Le Goethe-Institut Tunis invite à découvrir une exposition hors du commun qui se déroulera au jardin des plantes, au Parc du Belvédère. Elle s’intitule “Effet de serre” par l’artiste Farah Khelil et curatée par Clelia Coussonnet.
Du 30 octobre au 30 décembre 2021, de 10h à 17h, en entrée libre et gratuite, le public aura l’occasion de visiter l’espace dans lequel l’artiste interroge la définition de l’œuvre d’art, la place de l’artiste et les structures d’exposition, en s’appuyant sur l’histoire botanique de l’eucalyptus et du palmier, ainsi que sur des recherches sur le Palmarium de Tunis et son architecture.
Lors de l’ouverture de l’exposition samedi 30 octobre, une présentation du projet se fera par l’artiste Farah Khelil et la curatrice Clelia Coussonnet à 15h.
Endémiques d’Australie, les eucalyptus ont été importés aux quatre coins du globe à l’époque impériale, puis coloniale. La circulation de ces plantes a profondément bouleversé la physionomie de nombreux paysages en affectant les écosystèmes où ils étaient implantés. C’est en 2012 que cela saute aux yeux de Farah Khelil.
Dans les mois qui suivent la Révolution tunisienne, penchée activement sur l’actualité, mais à distance, elle lit notamment Orphelins de Bourguiba et héritiers du Prophète (2012) de Samy Ghorbal où l’auteur revient sur la dualité entre tradition et modernité, exprimant, dans sa conclusion, la tension entre ces deux notions à travers une analogie botanique originale.
D’une part, il évoque le palmier, arbre symbolique de la tradition coranique, de l’autre, l’eucalyptus, symbole de l’empreinte des colons. La plupart des milieux naturels apparaissent en réalité dessinés par l’action humaine.
Combien de strates historiques l’étude de la flore pourrait révéler ?
C’est en partant de ce constat que Farah Khelil se penche sur la présence des eucalyptus en Tunisie, cherchant ce qu’ils dévoilent du pays, de son passé colonial et de son approche de la modernité après l’indépendance.
Par le prisme botanique et du vivant, puis le dépassant, elle interroge ce qui est pris pour acquis, et fouille des archives convoquant le patrimoine architectural de Tunis à travers l’étude du Palmarium. Détournant une serre horticole dans le Parc du Belvédère, elle propose d’examiner les mécanismes de monstration occidentaux.

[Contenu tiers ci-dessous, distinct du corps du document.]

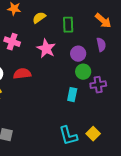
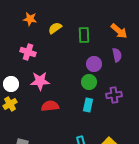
pink star: (46, 49) -> (40, 81), moved, turned -30
green circle: (83, 72) -> (89, 82), moved
red semicircle: (22, 74) -> (50, 106), moved

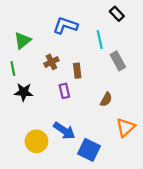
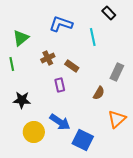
gray rectangle: (118, 61) -> (117, 72), moved, turned 54
brown rectangle: (77, 71) -> (72, 66), turned -48
black star: (24, 92) -> (22, 100), moved

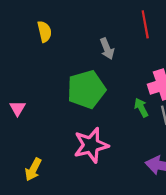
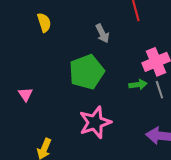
green arrow: (141, 108) -> (138, 85), turned 114

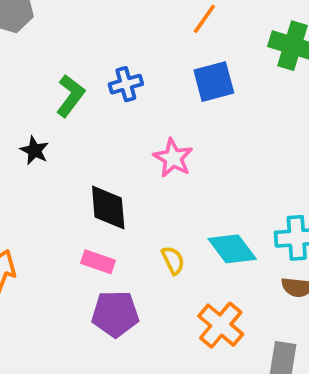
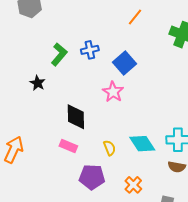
blue square: (214, 82) -> (124, 63), moved, turned -30
purple pentagon: (115, 314) -> (92, 177), moved
orange cross: (221, 325) -> (133, 185), size x0.7

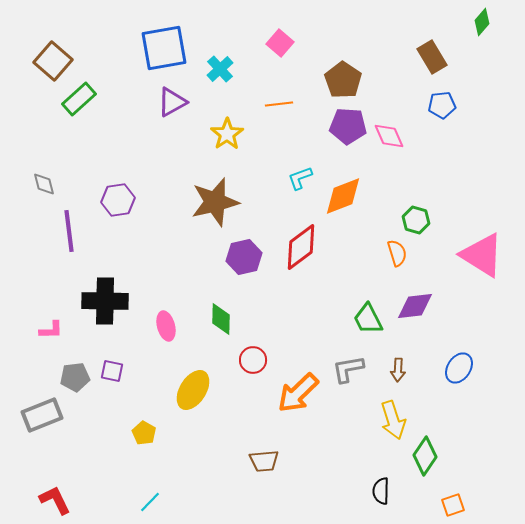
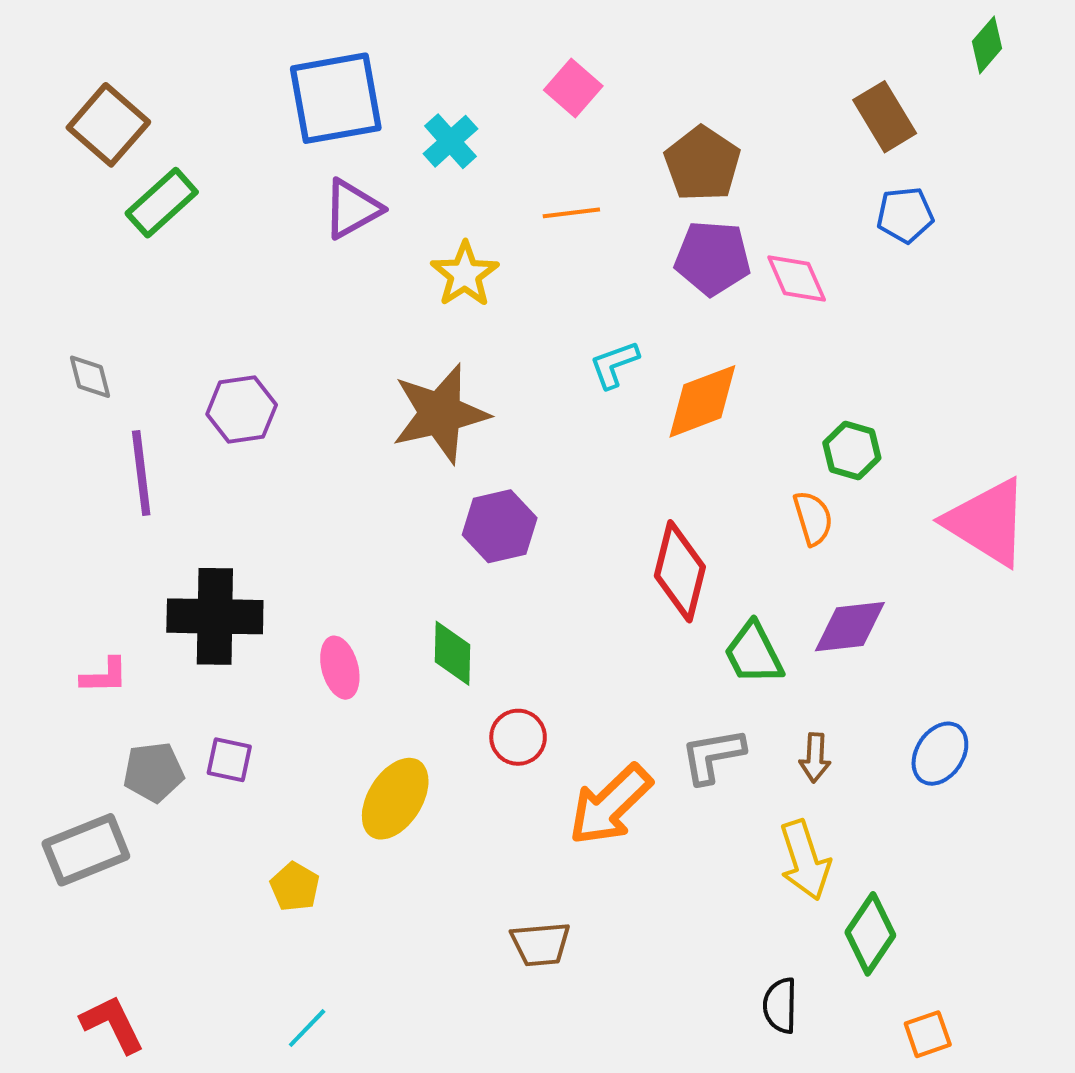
red diamond: (301, 247) -> (680, 571), moved, turned -39

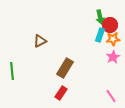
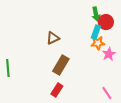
orange star: (113, 39) -> (98, 43), moved
brown triangle: (40, 41) -> (53, 38), moved

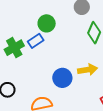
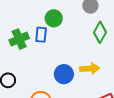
blue rectangle: (36, 41) -> (41, 35), turned -56

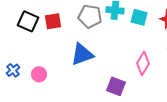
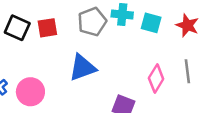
gray pentagon: (90, 16) -> (92, 22), turned -30
pink circle: (39, 74) -> (30, 92), size x1.5

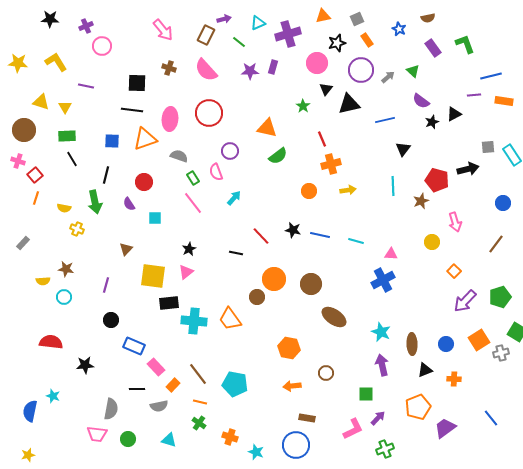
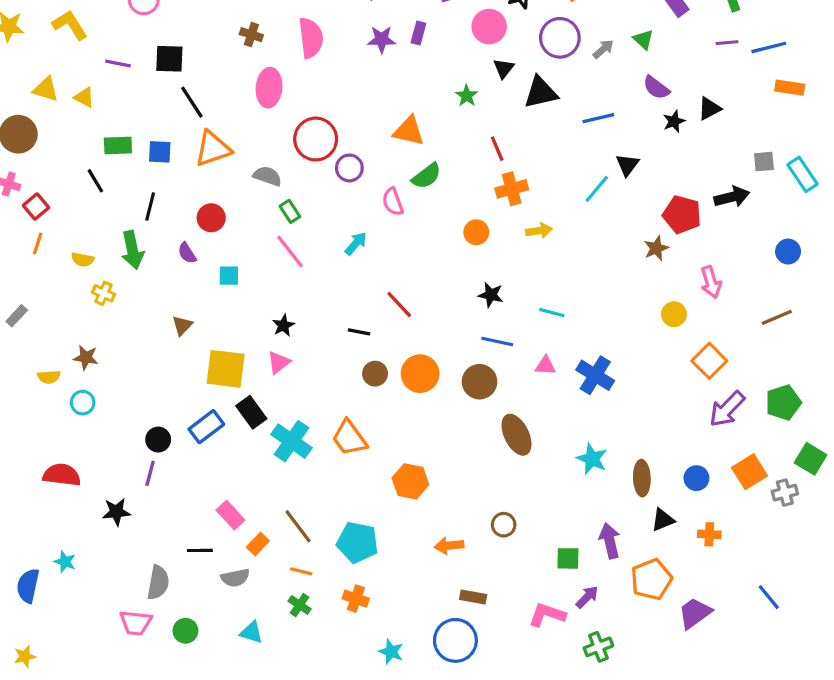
pink semicircle: (206, 70) -> (311, 38), turned -145
black square: (137, 83) -> (169, 59), moved
purple line: (474, 95) -> (727, 43), moved
yellow triangle: (65, 107) -> (84, 97), turned -32
black line: (132, 110) -> (192, 102), turned 50
red circle: (209, 113) -> (316, 139), moved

La superposition, l’oscillation entre visible et invisible deviennent des composantes clés du projet. Farah Khelil réalise que peu de recherches ont été effectuées sur le Palmarium et espère inciter des chercheurs à les entreprendre, d’autant qu’ayant constamment changé d’architecture au siècle dernier, son destin reflète l’évolution socio-politique du pays.
Sa quête sur le Palmarium vient flirter avec le spéculatif et la réinvention. Elle occupe le silence par touches minimes observant comment l’imaginaire et le regard s’emparent du réel, ou de l’historique, pour en faire autre chose. Sans porter de discours politique affiché, son projet explore la notion de possible, montrant que les choses sont rarement figées et plutôt en train de se faire.
Avec “Effet de Serre”, l’artiste sort des structures d’exposition et réinvente une autre expérience de rencontre avec ses œuvres, s’interrogeant sur le rôle de l’artiste et la place du public.
Partant de la relation existante entre les palmiers et les serres botaniques qui les ont souvent accueilli dans des visées d’acclimatation ou d’ornementation, elle décide dans une esthétique du don de financer la restauration de la serre du Parc du Belvédère en espérant, qu’au-delà de la présentation de ses recherches et d’une publication, elle redynamise cette zone du parc.
“En effet, la serre devrait ensuite accueillir des ateliers pédagogiques organisés pour les jeunes autour de questions environnementales. Pas d’œuvre pérenne, ni de sculpture portant une plaque ou indiquant le passage de l’artiste dans l’espace public une fois que tout sera terminé. L’éphémère et le durable s’entrecroisent avec poésie et humilité”, note Clelia Coussonnet.